Ultimately, the Henderson Mine Rescue Team would make entry into the tunnel and confirm both that the fire was out and that five workers were dead. Donald Dejaynes, 43, Dupree Holt, 37, James St. Peters, 52, Gary Foster, 48, and Anthony Aguirre, 18, asphyxiated.

The four surviving workers were transported to a Denver hospital where they were all treated and subsequently released. In recognition of the tragic event, Colorado state governor Bill Ritter later traveled to Georgetown to meet with the families of the deceased. The U.S. Chemical Safety and Hazard Investigation Board has completed an investigation into this incident.

==Investigation and aftermath==
===Investigation===
The case was investigated by the US Chemical Safety and Hazard Investigation Board and a formal report was released on August 25, 2010. The investigation was hampered by Xcel and RPI refusing to furnish testimony, evidence, and response to questions from the investigating board. Many RPI managers invoked their fifth amendment right from self-incrimination. Indeed, despite the Chemical Safety Board having a federal mandate to investigate and report about the accident, Xcel energy went to court to block the release of the report, saying it would be detrimental to their court case. Xcel Energy also leaked a confidential draft of the report to the media before the official report was released.

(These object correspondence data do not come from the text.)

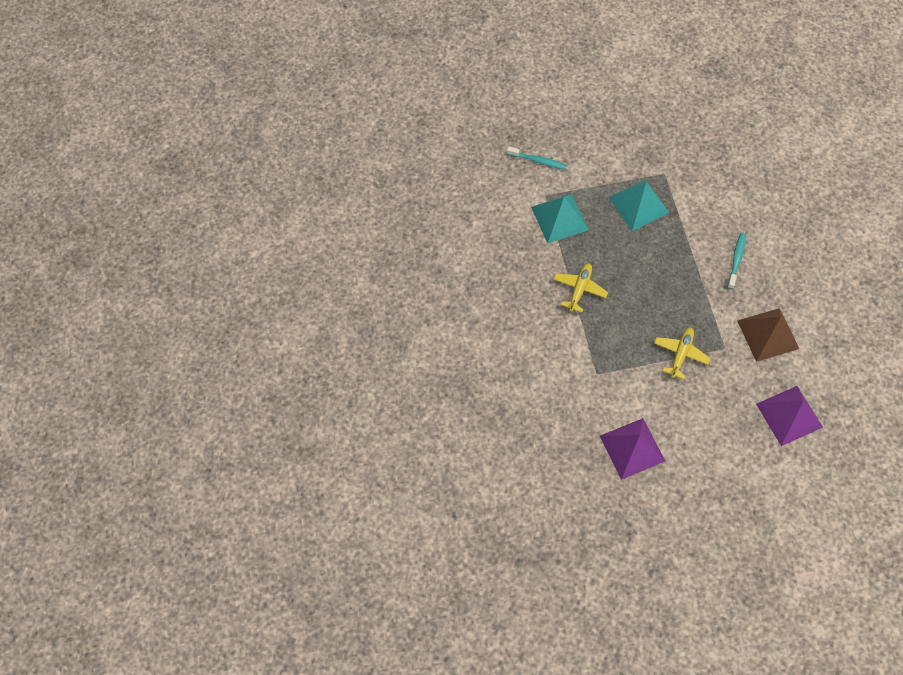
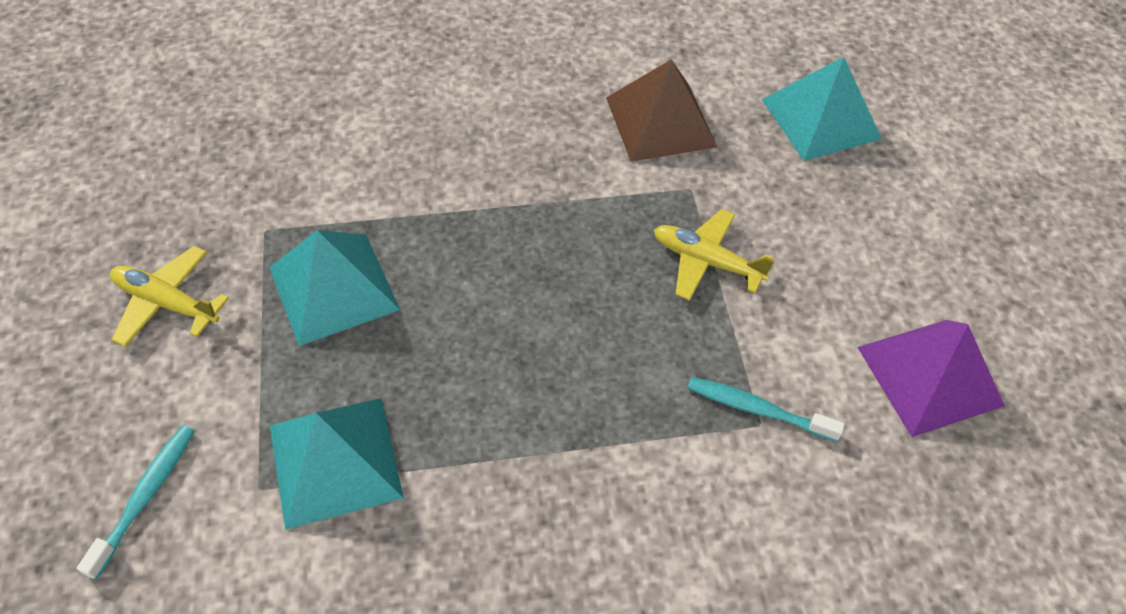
camera: 90 degrees left, 10 degrees down
yellow plane [553,263,608,313] -> yellow plane moved to [110,246,229,347]
turquoise toothbrush [727,233,746,289] -> turquoise toothbrush moved to [687,377,845,442]
purple pyramid [756,386,823,446] -> turquoise pyramid [762,57,882,161]

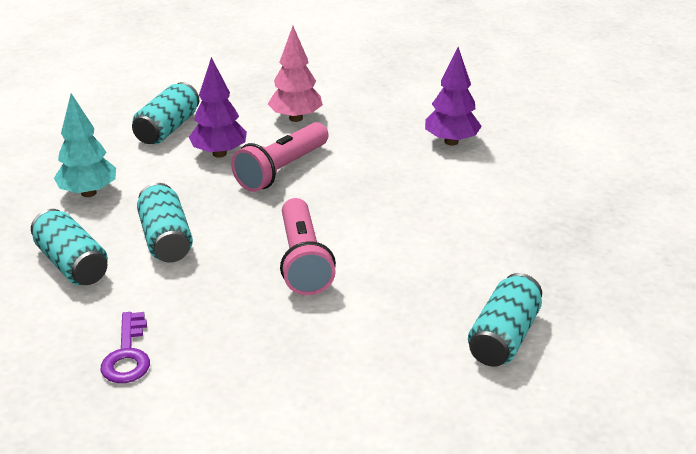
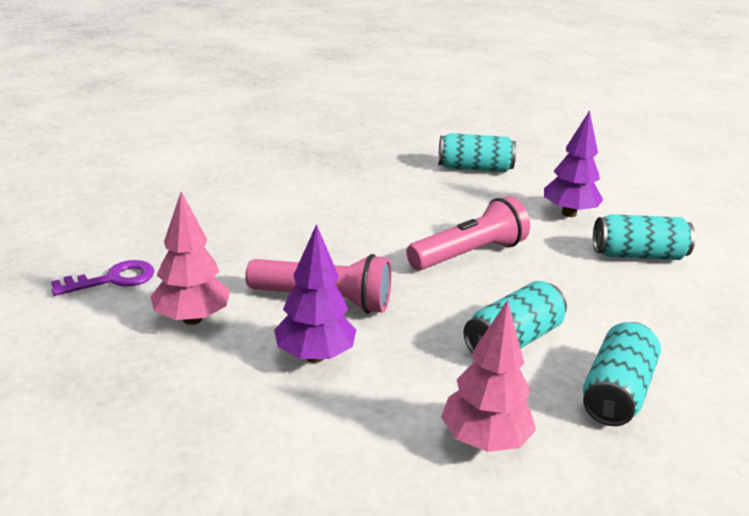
camera: 115 degrees left, 5 degrees down
turquoise tree [54,94,116,197] -> pink tree [441,300,536,452]
purple key [101,312,150,383] -> purple key moved to [51,260,155,296]
turquoise can [132,82,199,144] -> turquoise can moved to [593,214,695,260]
purple tree [425,47,482,146] -> purple tree moved to [544,110,603,217]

Among the findings of the investigation:

- MEK was the source of the flash fire
- Both Xcel and RPI knew in advance of the need to use a flammable solvent inside the penstock
- Despite the penstock having very limited egress routes, ventilation, and very dangerous working conditions, neither Xcel nor RPI treated the tunnel as a permit-required confined space as required by OSHA
- Neither Xcel nor RPI's training and safety programs were adequate for the task of working in the penstock
- Both Xcel and RPI had, prior to the accident, identified a single point of egress as a major safety concern, yet did nothing about it
- The emergency action plan of calling 911 was inadequate, as the local emergency service providers were not equipped, nor trained, to respond to an emergency in a confined space
- Xcel Energy did not follow their own guidelines when selecting RPI as a contractor for the job; RPI received a safety rating of "zero" and should have been excluded from contention, but proved to be the lowest bidder
- Xcel was aware of life-threatening working conditions at the site, yet did nothing about it

Allegations have been made that RPI destroyed evidence (log books, etc.) at the job site.

===Criminal case against Xcel Energy and RPI Coating===
On June 1, 2011, Federal prosecutors opened their charges that Xcel Energy was criminally liable for the deaths of the five RPI workers. On June 28, the jury found Xcel Energy not guilty.

The contractor, RPI Coating, had a long history of citations from both federal and state agencies. The company had accumulated fines totaling $135,569 from ninety incidents since 1988. Most of the fines stemmed from unsafe working conditions, such as a worker who was crushed by a work platform while working on the I-80 San Francisco Bay Bridge. These ninety incidents were accumulated while the company was operating under the name of Robison Prezioso Inc. Of the ninety fineable incidents, twenty-seven were violations considered serious by the OSHA.

On December 19, 2011, RPI Coating pleaded guilty to workplace safety violations and paid $1.55 million in a cash settlement. The company took responsibility for the deaths of five workers and the injuries to three. This plea deal prevented a civil lawsuit and subjected RPI to further monitoring for workplace safety violations.